Tiny 25M model trained from scratch on 8GB VRAM using new open-source repo
A developer built an open-source project to train a 25M parameter model on just 8GB VRAM.
Developer epoyraz (u/tevlon) answered the call for more accessible model training with a new open-source project: train-a-model-from-scratch. The repo provides a full pipeline to train a TinyStories language model from scratch using just 8GB of VRAM. The resulting 25M-parameter model is not a full LLM but a functional demonstration of building transformers on budget-friendly consumer GPUs. The trained weights are available on HuggingFace for anyone to test.

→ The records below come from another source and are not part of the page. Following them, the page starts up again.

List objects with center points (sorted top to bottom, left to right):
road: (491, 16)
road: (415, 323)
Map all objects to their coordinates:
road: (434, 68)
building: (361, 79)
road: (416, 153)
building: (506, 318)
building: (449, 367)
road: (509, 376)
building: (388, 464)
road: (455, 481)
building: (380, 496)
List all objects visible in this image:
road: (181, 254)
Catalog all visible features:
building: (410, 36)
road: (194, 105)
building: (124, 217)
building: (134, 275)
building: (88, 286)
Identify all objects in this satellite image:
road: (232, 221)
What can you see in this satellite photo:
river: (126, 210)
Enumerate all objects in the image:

During development, epoyraz tested several optimizations: mHC was too small for the task, BitNet showed no memory savings during training, and TurboQuant proved unnecessary. However, Multi-Token Prediction (MTP) successfully accelerated learning for multiple tokens but at the cost of slower overall training. The project is designed for hobbyists and researchers who want to understand every step of training a small transformer without expensive hardware. It also sets a foundation for future community-driven improvements in low-resource training.
- 25M parameter TinyStories model trained from scratch on only 8GB VRAM
- Multi-Token Prediction (MTP) technique integrated despite slower training
- Open-source GitHub repo enables others to replicate and experiment
Why It Matters
Democratizes small-scale LLM training from scratch, making it accessible on budget consumer GPUs.